START Extracted records

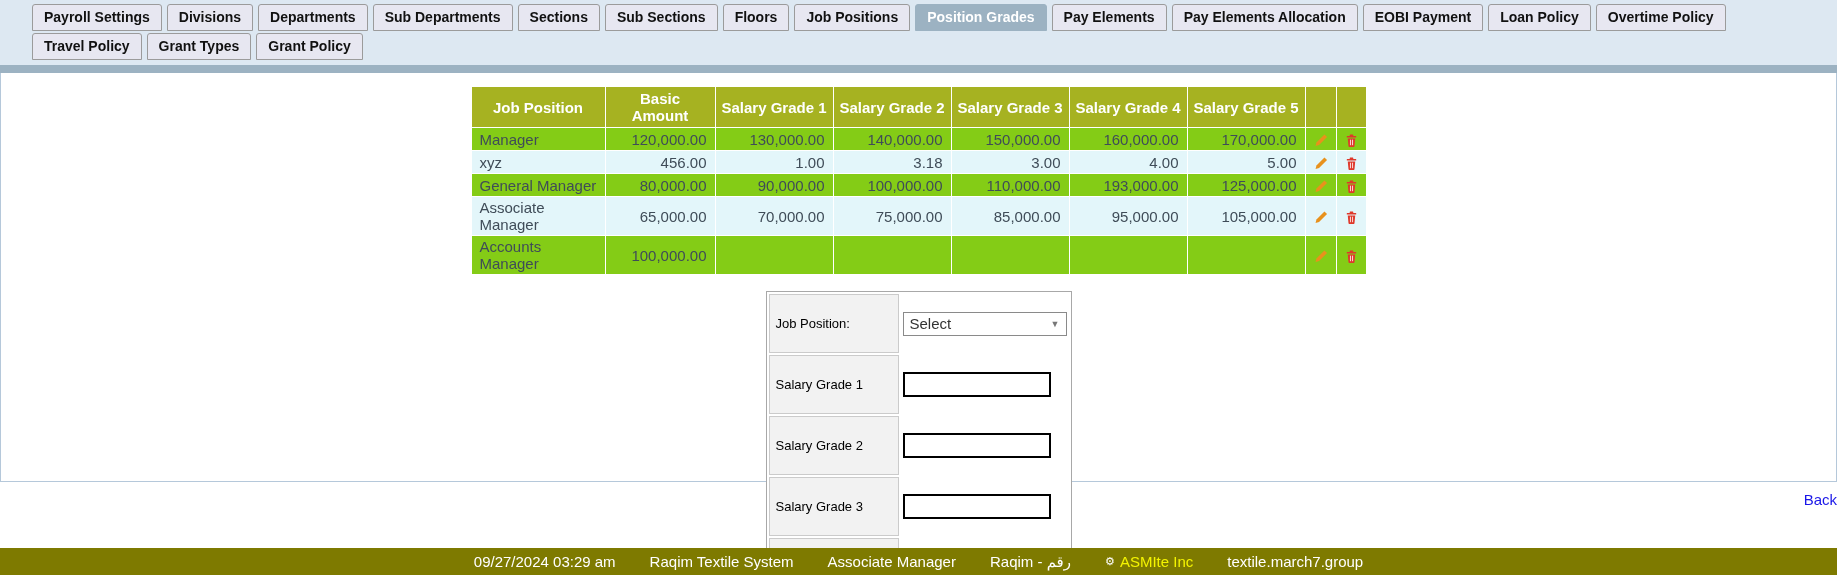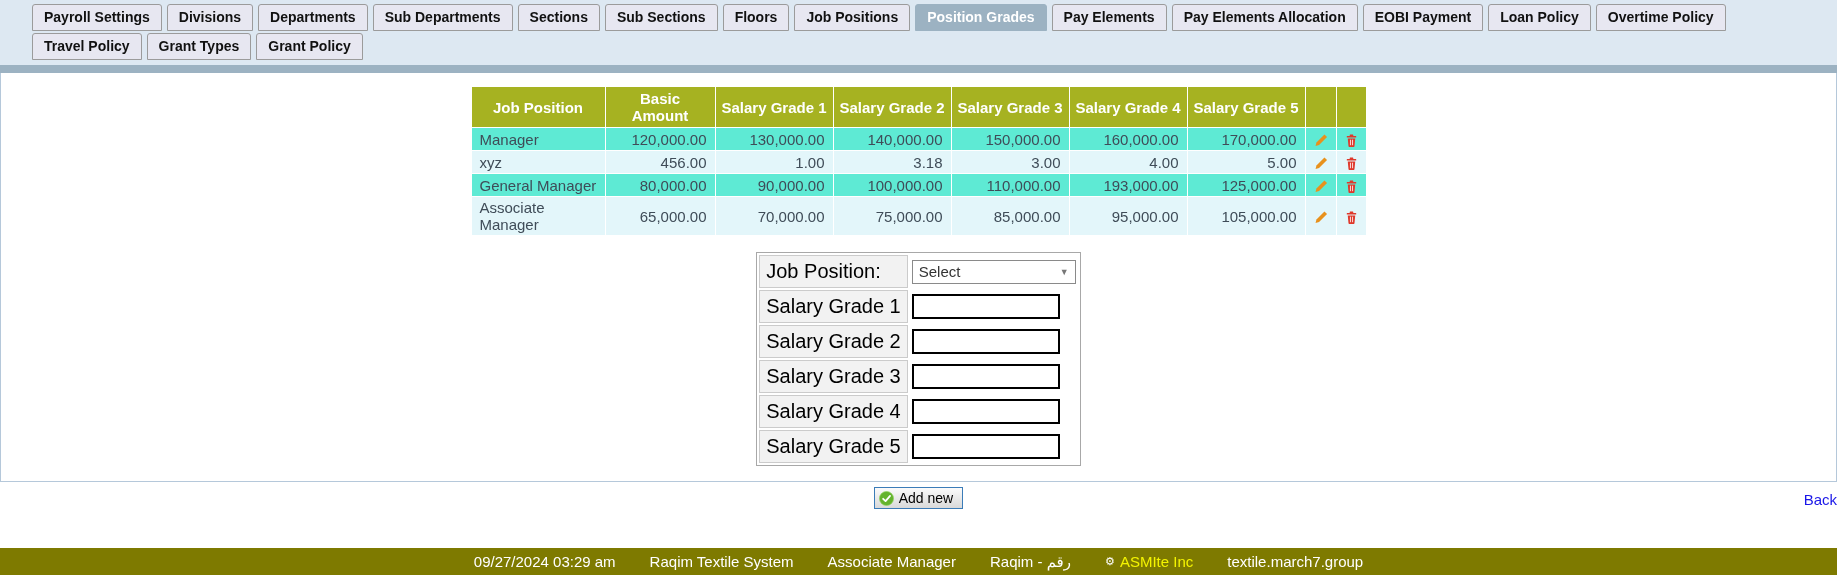--- a/index.html
+++ b/index.html
@@ -32,7 +32,7 @@
     padding: 3px 5px; border: 1px solid #fff; height: 25px; text-align: center;
   }
   table.grades td { border: 1px solid #fff; padding: 2px 8px; height: 23px; }
-  table.grades tr.gray td { background: #5eead4; }
+  table.grades tr.gray td { background: #84cc16; }
   table.grades tr.cyan td { background: #e3f6fa; }
   .col-pos { width: 134px; } .col-basic { width: 110px; } .col-grade { width: 118px; } .col-icon { width: 23px; }
   td.pos { text-align: left; padding-left: 5px; }

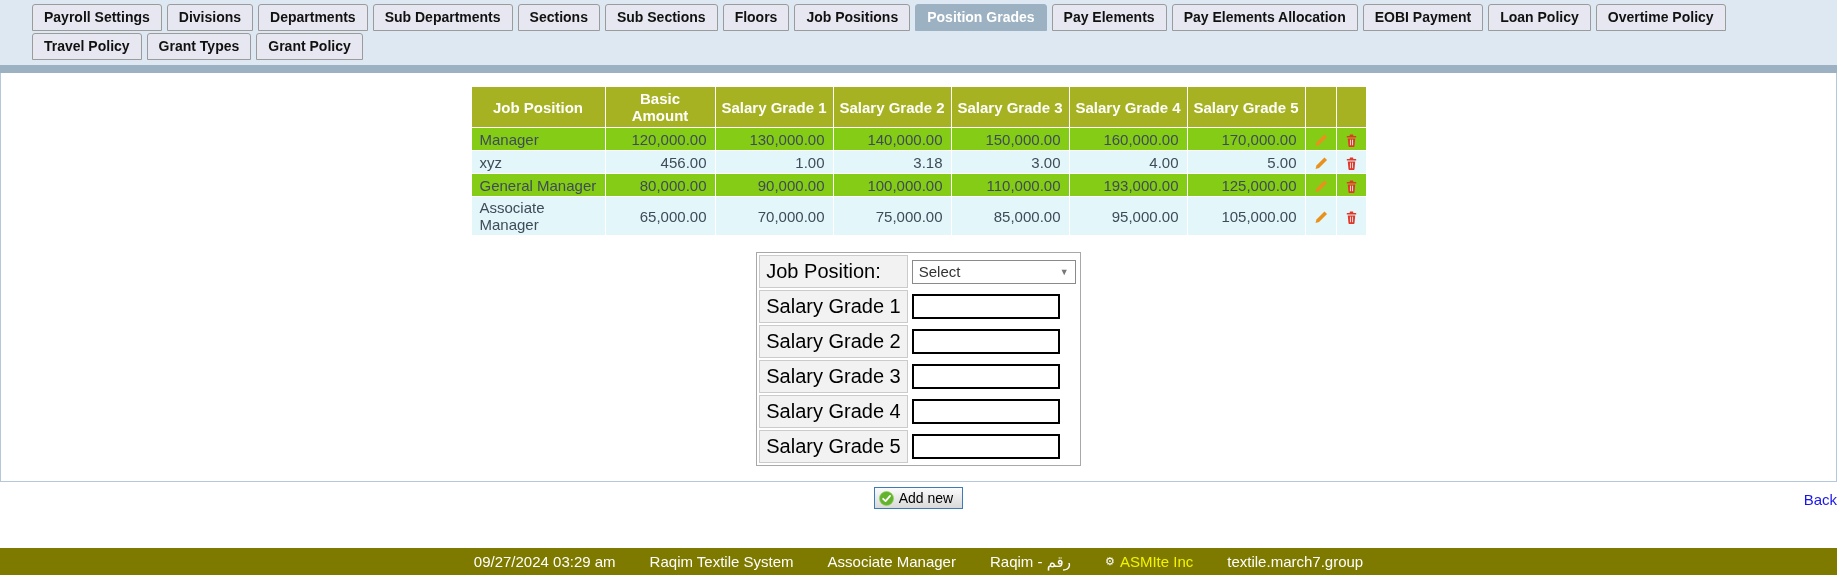--- a/index.html
+++ b/index.html
@@ -216,6 +216,27 @@
                 <rect x="8.9" y="7" width="1" height="6.8" fill="#fff"></rect>
               </svg></td>
           </tr>
+          <tr class="gray">
+            <td class="pos">Accounts Manager</td>
+            <td class="num">100,000.00</td>
+            <td class="num"></td>
+            <td class="num"></td>
+            <td class="num"></td>
+            <td class="num"></td>
+            <td class="num"></td>
+            <td class="icon-cell"><svg width="14" height="15" viewBox="0 0 16 16">
+                <path fill="#e8911c" d="M11.9 1.1l3 3L5.8 13.2l-4 1 1-4z"></path>
+              </svg></td>
+            <td class="icon-cell"><svg width="13" height="15" viewBox="0 0 16 16">
+                <g fill="#df382b">
+                  <rect x="5.8" y="0.7" width="4.4" height="2" rx="0.4"></rect>
+                  <rect x="2.2" y="2.5" width="11.6" height="1.9" rx="0.4"></rect>
+                  <path d="M3.4 5.5h9.2l-.9 9.3c-.06.7-.62 1.2-1.3 1.2H5.6c-.68 0-1.24-.5-1.3-1.2z"></path>
+                </g>
+                <rect x="6.1" y="7" width="1" height="6.8" fill="#fff"></rect>
+                <rect x="8.9" y="7" width="1" height="6.8" fill="#fff"></rect>
+              </svg></td>
+          </tr>
         </tbody>
     </table>
 

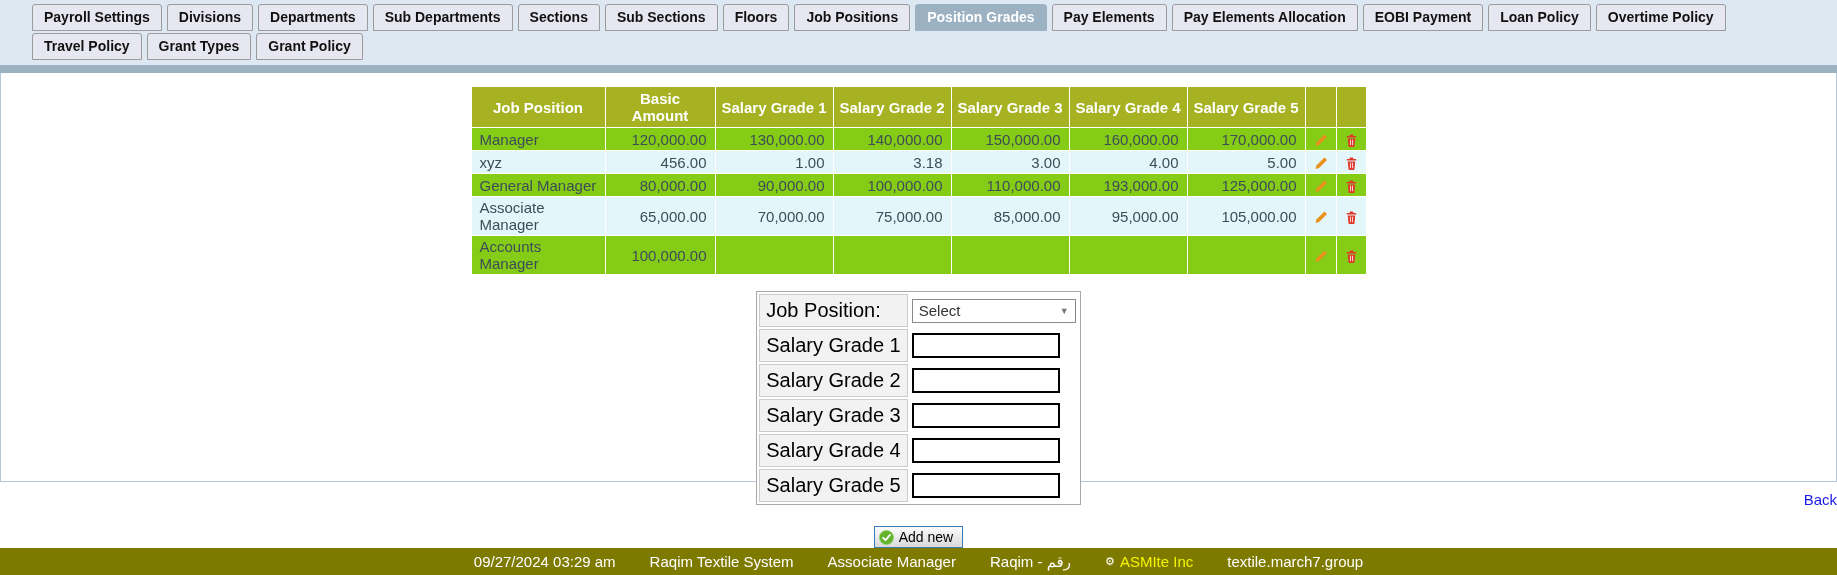--- a/index.html
+++ b/index.html
@@ -46,8 +46,8 @@
     margin: 16px auto 0; border: 1px solid #a8a8a8; background: #fff;
   }
   .addform td.lbl {
-    background: #f2f2f2; border: 1px solid #cbcbcb; padding: 4px 6px;
-    font-size: 20px; color: #000; width: 130px; white-space: nowrap;
+    background: #f2f2f2; border: 1px solid #cbcbcb; padding: 21px 6px;
+    font-size: 13px; color: #000; width: 130px; white-space: nowrap;
   }
   .addform td.inp { width: 154px; padding: 1px 2px; }
   .addform input[type="text"] {

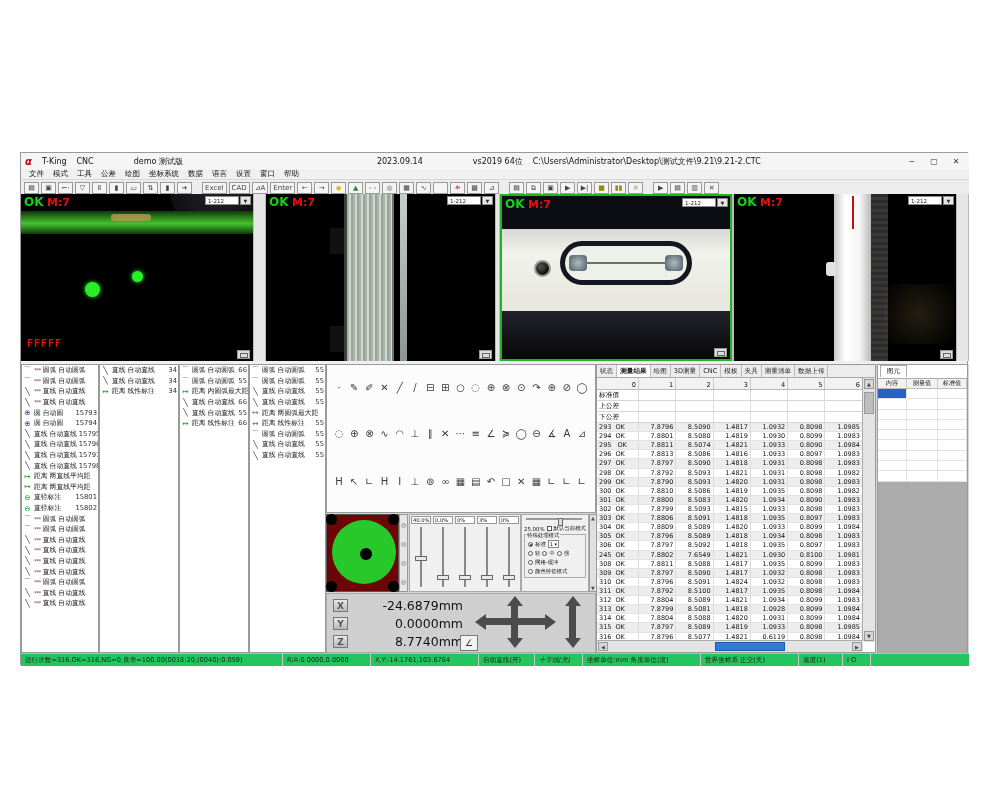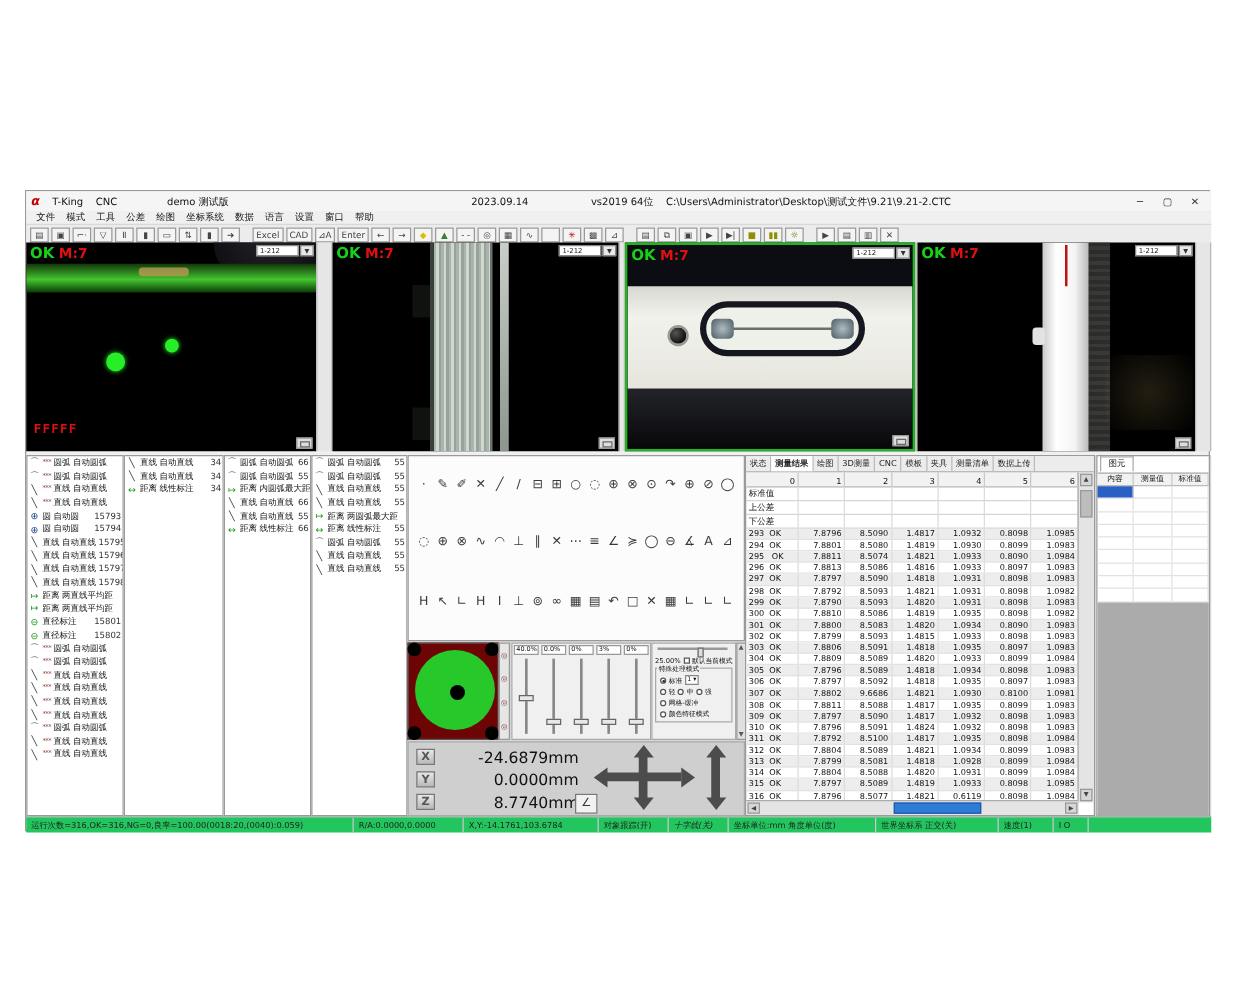--- a/index.html
+++ b/index.html
@@ -906,7 +906,7 @@
             </div>
             <div class="drow alt">
               <div class="dc status" style="width: 42px;">
-                <span>307</span>
+                <span>245</span>
                 <span>OK</span>
               </div>
               <div class="dc" style="width: 37.3px;">7.8802</div>

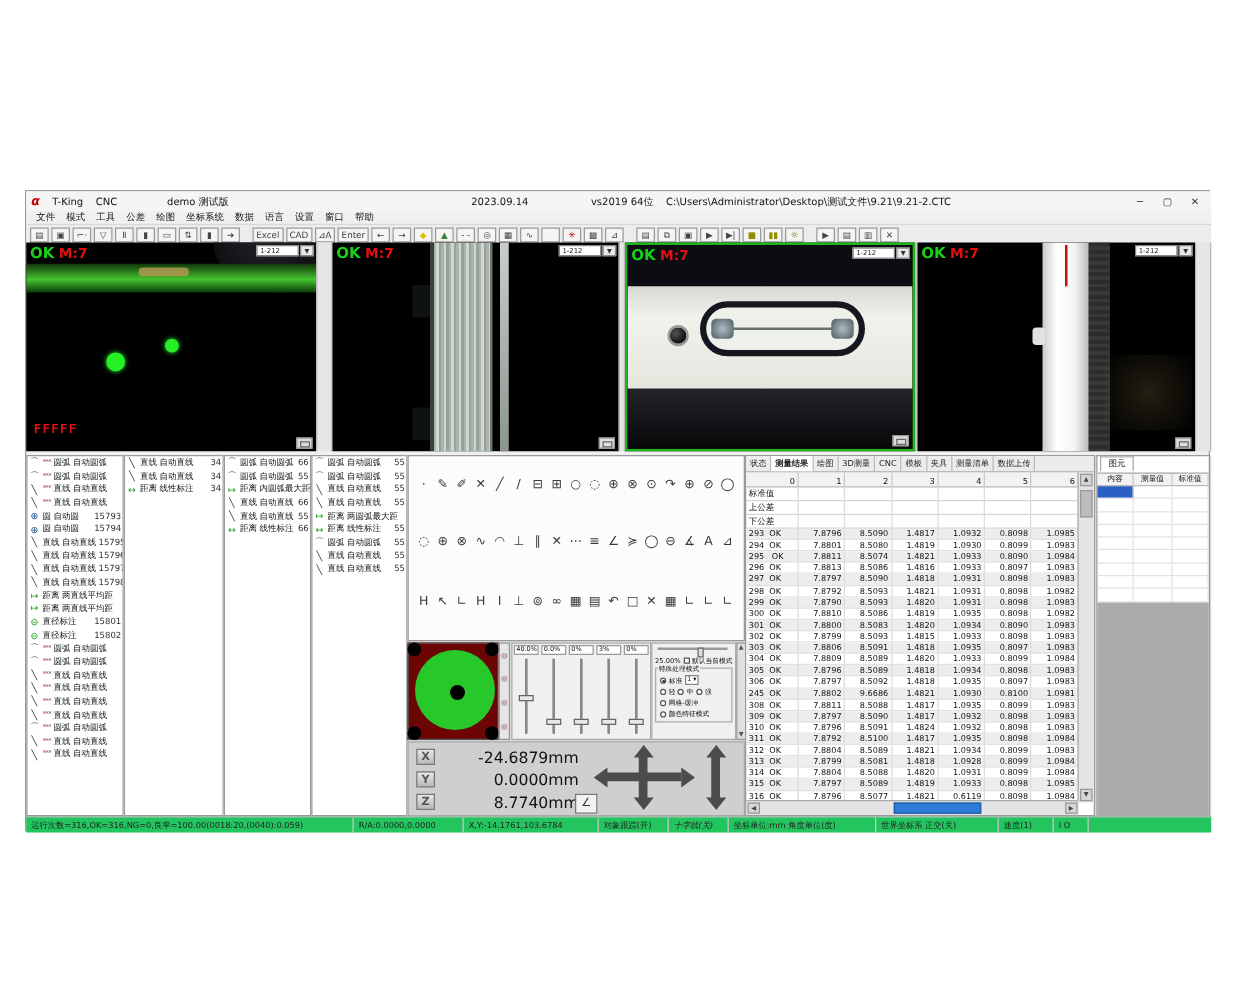--- a/index.html
+++ b/index.html
@@ -910,7 +910,7 @@
                 <span>OK</span>
               </div>
               <div class="dc" style="width: 37.3px;">7.8802</div>
-              <div class="dc" style="width: 37.3px;">9.6686</div>
+              <div class="dc" style="width: 37.3px;">7.6549</div>
               <div class="dc" style="width: 37.3px;">1.4821</div>
               <div class="dc" style="width: 37.3px;">1.0930</div>
               <div class="dc" style="width: 37.3px;">0.8100</div>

END Extracted records

Job: Please write out the lines that run from the one with "-910,7 +910,7 @@" to the end of the records, both included, exactly as they appear.

Response for this exercise:
@@ -910,7 +910,7 @@
                 <span>OK</span>
               </div>
               <div class="dc" style="width: 37.3px;">7.8802</div>
-              <div class="dc" style="width: 37.3px;">9.6686</div>
+              <div class="dc" style="width: 37.3px;">7.6549</div>
               <div class="dc" style="width: 37.3px;">1.4821</div>
               <div class="dc" style="width: 37.3px;">1.0930</div>
               <div class="dc" style="width: 37.3px;">0.8100</div>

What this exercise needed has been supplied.